Let's have connected G(V,E) and disconnected G'(V,E') where |E|=|E'|. How can one proove G' always has at least the same number of cycles than G? I have 2 ideas how such a proof should look like.
Idea 1:
The intuition is that when "distributing" edges in a graph, to avoid cycles one aims for a tree until the graph becomes connected. This happens when the number of edges reaches v-1. Each "remaining" edge then creates a new cycle. This way we should end up with the least possible amouth of cycles.
Idea 2:
The intuition is that to create a connected graph from an arbitrary disconnected graph with the same number of edges, we need to repeatedly "move" an edge from some connected component so that it connects it with another connected component. We repeat until we get a connected graph.
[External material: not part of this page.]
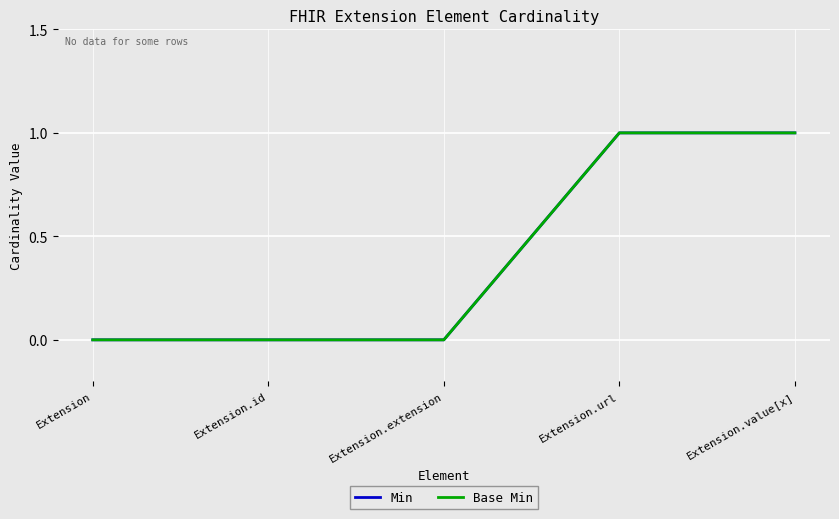

What is the maximum value shown in the chart?

1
Each such move either "breaks" some cycle or not.
If it does not, the number of cycles won't change. This is because connecting two connected components with an edge does not create a new cycle.
If it does, then the number of cycles in the graph decreases for the same reason. Therefore, at the end we end up with same or less number of cycles.
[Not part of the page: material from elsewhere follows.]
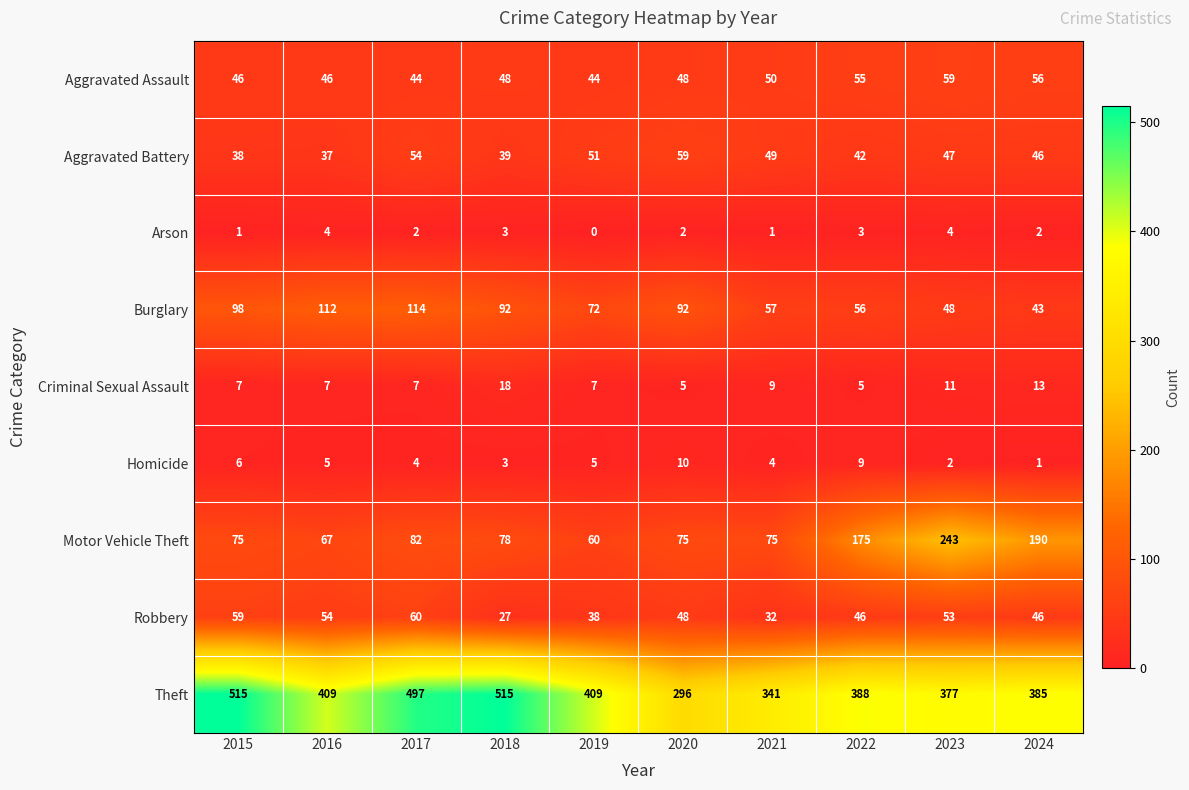

What is the difference between the highest and lowest values at 2021?

340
Is one of these a correct proof?
Best Answer
The claim is not true, let $G$ be $K_7$ with $21$ pendant vertices, it is a connected graph with $21 + 21 = 42$ edges and $28$ vertices. It has $\sum\limits_{i=3}^{7} \binom{7}{i}(i-1)!/2 = 1172$ cycles. On the other hand let $G'$ be the graph consisting of $7$ copies of $K_4$, it has $42$ edges and $28$ vertices, and it has $7(\sum \limits_{i=3}^4 \binom{4}{i}(i-1)!/2) = 7(7) = 49$ cycles.
I think the takeaway is this: If you have a large amount of edges packed close then the number of cycles explodes, and being connected or not doesn't really control this.